When it comes specifically to global warming, Don Fitz points out that the military sector is one sector where we can make emission reductions of more than 100 percent. As a pacifist, he essentially argues that 100 percent of military spending is waste, and that the damage wars do bring the total up well beyond that.
Even without accepting his premises, his case holds up. For example, as non-pacifists we may accept that some military spending is needed as protection on grounds that it is hard for any nation be pacifist until all nations are pacifist. But we can still point out that most military spending in the world is not for defense, but for various degrees of intimidation and empire building. The U.S. spends five times as much as any other country on earth on its military, and more than the rest of the world combined is an extreme case, but it applies to some degree to almost every military on this planet.
Fitz also includes things like veterans’ benefits and interest on military debt as part of military spending. From a moral point of view this is fair enough; both are costs of war.
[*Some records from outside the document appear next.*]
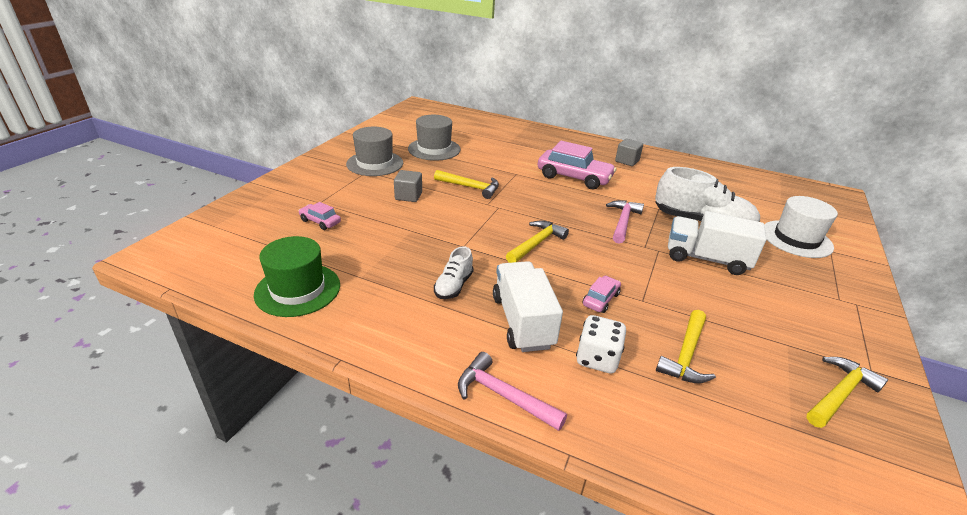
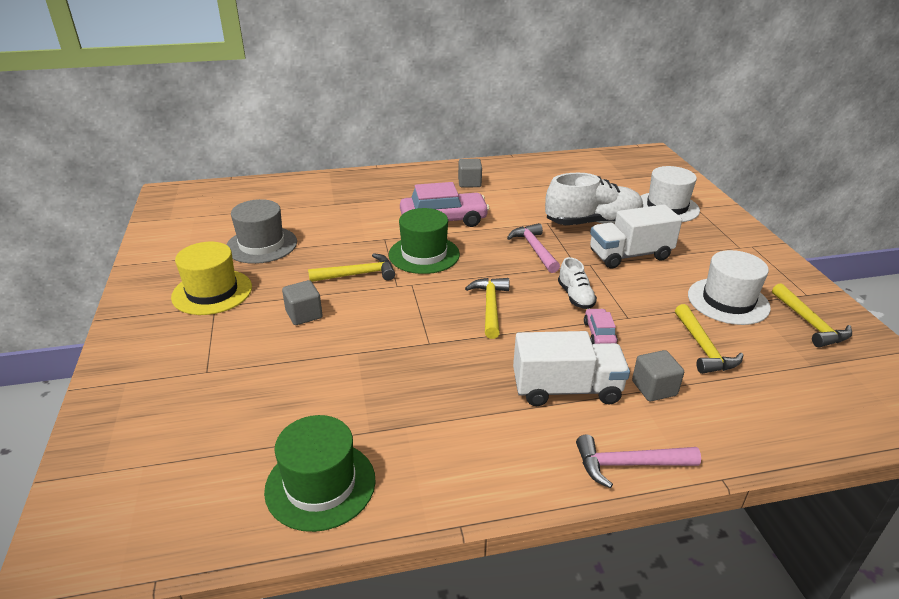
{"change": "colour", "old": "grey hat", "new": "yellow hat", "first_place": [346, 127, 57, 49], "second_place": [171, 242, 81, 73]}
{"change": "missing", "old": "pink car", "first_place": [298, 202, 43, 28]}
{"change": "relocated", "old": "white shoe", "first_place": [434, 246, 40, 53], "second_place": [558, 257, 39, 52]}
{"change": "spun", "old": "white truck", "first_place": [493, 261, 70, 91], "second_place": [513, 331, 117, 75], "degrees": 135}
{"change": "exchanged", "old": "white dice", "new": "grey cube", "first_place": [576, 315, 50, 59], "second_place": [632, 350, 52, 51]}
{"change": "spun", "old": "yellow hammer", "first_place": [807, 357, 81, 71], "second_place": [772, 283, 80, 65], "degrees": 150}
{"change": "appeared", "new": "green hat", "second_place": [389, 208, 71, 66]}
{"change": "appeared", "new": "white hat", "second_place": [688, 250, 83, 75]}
But even if peace on earth came tomorrow and every military budget dropped to zero, veterans have already earned their benefits and we still owe any money we borrowed for war spending. So while we might avoid incurring new costs in these areas, we will still be paying for the veterans of today’s wars 70 years from now, and will be paying interest on any money borrowed until it is repaid.
Still, even if we can’t eliminate all military spending, most nations (especially the U.S.) could eliminate most military spending without encountering any danger from doing so. If the U.S was to reduce its military spending by 80% or so, and stopped attacking other nations, it is quite true that reduced human misery and reduced environmental costs would exceed direct savings by many times.
Ending the wars we are currently fighting is the immediate priority, along with preventing expansion into Iran. But in the long run, U.S. insistence on running an empire, on an absolute right to tell everyone else what to do, is what has to be ended. The idea that we are the “essential nation” — that we can decide the course of history because we see farther than others — is a myth that has grown too dangerous to hold on to.
And just because the U.S. is currently the most dangerous nation does not mean the world can afford to accept replacement hegemons. Somehow, humanity has to outgrow empires and essential nations. We can’t afford the U.S. foot on the world’s neck any more, but we can’t afford a new European empire, or a new Chinese lead alliance, or any of the other replacement candidates either. We don’t have to wait to win this to tackle major crisis like global warming, or global poverty, or the threat of nuclear war. But we won’t be able to tackle any of them without taking steps in this direction. A world of constant war and ever-growing disparities between the rich and everyone else is not one in which we will make much progress.